И они ушли распоряжаться. А великий князь стал готовиться ко сну, лакей уже постелил ему в одном из покоев.
_________________________
Итак – уходить, но куда же было уходить?
Кто-то предложил перейти в Петропавловскую крепость.
Правда, Петропавловская и весь день была их. Там стояло гарнизоном несколько кексгольмских рот, и никакого боя не вели.
Позвонили туда. (Телефоны действовали безотказно, измайловцы всё удерживали телефонную станцию). К телефону подошёл помощник коменданта крепости барон Сталь. Спросили его: есть ли возможность пройти к ним без боя, и что в крепости? Сталь ответил, что крепость свободна, но на Троицкой площади видны вооружённые мятежные толпы, и у них есть бронеавтомобили, а на Троицком мосту, кажется, баррикады.
Не обрадовал.
Набережную до Троицкого моста да и сам Троицкий мост, даже и площадь за ним – в полчаса можно было исследовать собственной разведкой. Но раз говорил офицер из крепости – что ж тут было проверять?

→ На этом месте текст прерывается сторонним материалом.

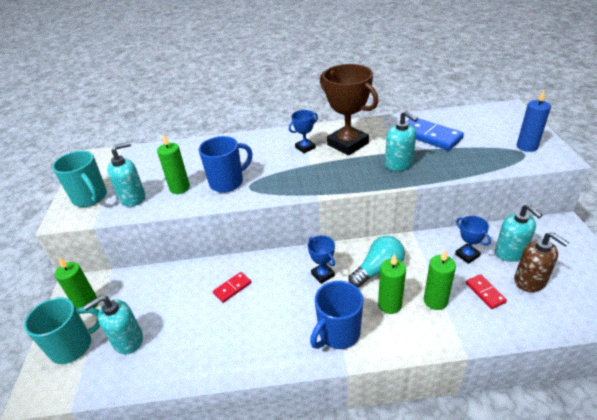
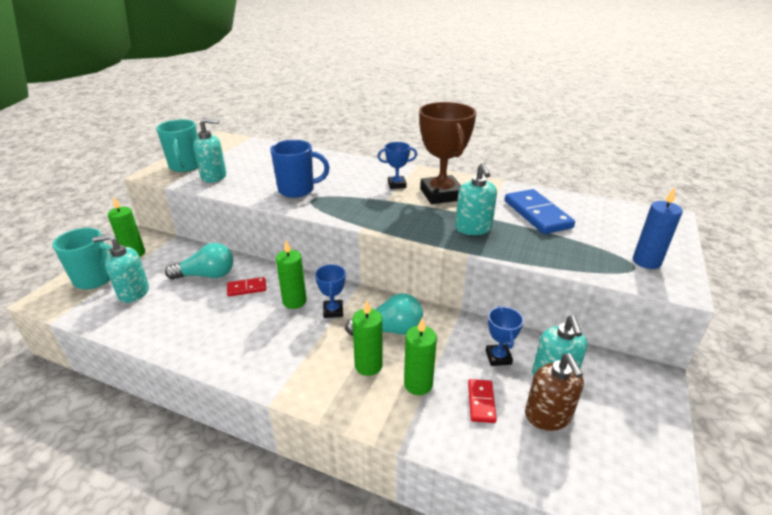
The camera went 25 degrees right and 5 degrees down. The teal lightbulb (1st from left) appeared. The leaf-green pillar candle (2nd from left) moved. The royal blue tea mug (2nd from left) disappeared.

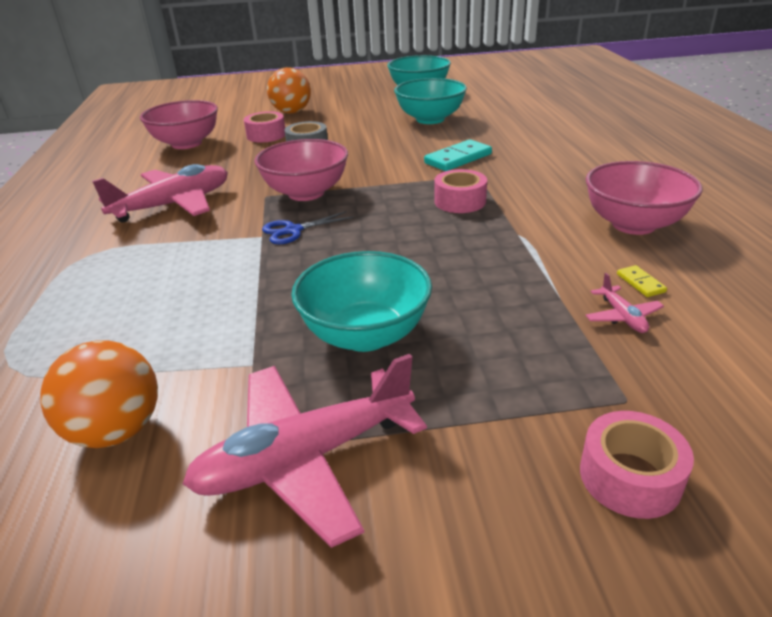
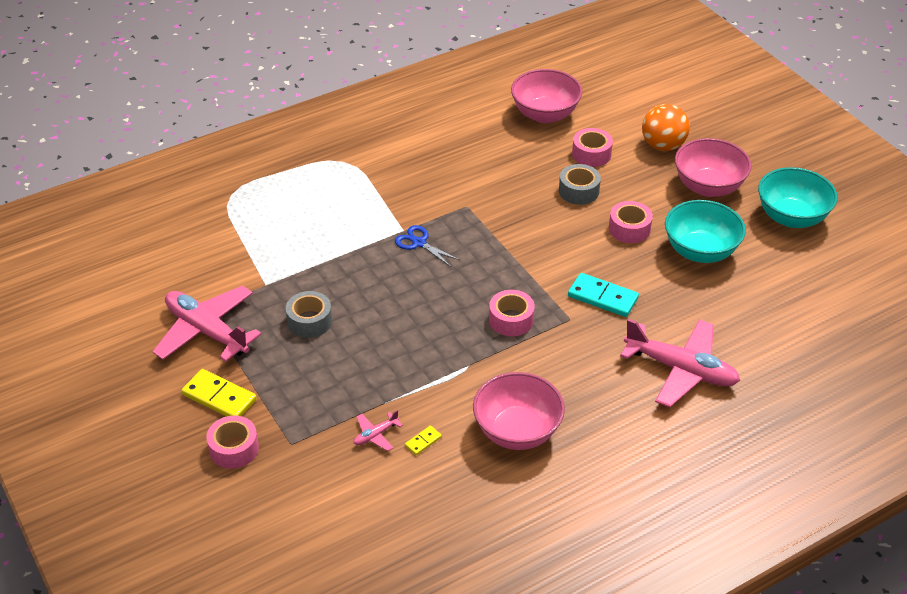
The camera went 65 degrees right and 10 degrees up. The bright yellow domino (1st from left) appeared. The teal bowl (1st from left) was replaced by the grey roll of tape (1st from left). The rosy roll of tape (4th from left) appeared. The rosy plane (1st from left in the first image) moved. The rosy bowl (2nd from left in the first image) moved. The orange-coloured play ball (1st from left) disappeared.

Пробиваться? Было у них при пушках 60 снарядов да полторы тысячи человек. Но если не нашлось духа на атаку минувшим днём, когда ещё не были изморены голодом и бессонницей, – то сейчас и вовсе не теплилось порыва ни у кого.
Стояла первоклассная крепость, вот она, через Неву, подать рукой, – а дотащиться до неё порыва не было.
Все генералы – устали, и все впали в уныние.
Куда ж? Опять в Адмиралтейство…
Будили. Велели строиться. Так и не покормленным.
Поднимали, строили людей, не дождавшихся выхода сияющего государева брата.
И командовали им выходить на мороз, и тем же путём назад опять.
Сияли звёзды, крепчал мороз. Город – смолк, уже никакой и стрельбы. Заснул наконец.
И ворчали солдаты: куда нас опять? что мы дались? что за безголовые у нас командиры?
Тихо переступала конница. Хрустели по снегу колёса пушек.
В холодном неуютном Адмиралтействе садились как попало. Головы сваливались на сон.
Скоро уже и утро.
***
- Ни куса, ни крова холопу,
- Одна заклёпа.
165
Гиммер в этот вечер ставил своею задачей всюду успеть, всё видеть и всё знать. Хоть один человек в этой грандиозной неразберихе должен же был знать всё, – так пусть этот человек будет Гиммер!
Попасть в литературную комиссию ему сперва казалось по принадлежности, и он туда охотно пошёл. Но никак не думал, что влипнет с этим больше, чем на два часа. И не такое уж, кажется, расхождение между пятью социалистами (впрочем, Пешехонов – с раздражающим буржуазным уклоном), а то ли игра самолюбий, или отупели все к глубине ночи после такого дня, или грозность боевой обстановки, – но на этот документ в полстранички они потратили сил, времени и споров, будто сочиняли проект новой конституции России. Сам Гиммер это воззвание написал бы в 15 минут – и оно было бы блестящим. Он и так всё время пытался писать собственной рукой, фразу за фразой и поскорей, – но от него требовали отчёта, что он написал, критиковали в прах – и надо было начинать всё с начала. Когда очень уж упирались друг между другом медлительный респектабельный Пешехонов и упрямый подавительный Нахамкис – Гиммер клал листок, говорил: «я сию минуту», – и убегал.
Ему надо было успеть знать: а) что делается в штабе обороны; б) что делается в думском Комитете; в) что делается в центре царских войск.
Последнего он ни от кого, никак узнать не мог – но и никто в Таврическом этого не знал, тоже. Перед Военной комиссией толпился всё время народ и стояли несколько церберов, не пропускавшие внутрь, и скамейки поставлены, как баррикады, – но всё равно и в главной комнате, куда Гиммер пробирался, было полно бездействующей и посторонней публики. Масловский всё крутил глубокомысленно карту Петрограда и выслушивал всякие внеочередные заявления и неотложные вопросы. Не подтвердился слух с переходом Кронштадта, не подтвердился слух с капитуляцией Петропавловки, но и не подтвердилось, что сто семьдесят какой-то полк движется с боями от Николаевского вокзала сюда: то ли он вообще не прибывал и не высаживался, то ли был распропагандирован уже на Знаменской площади, этого выяснить так и не удалось.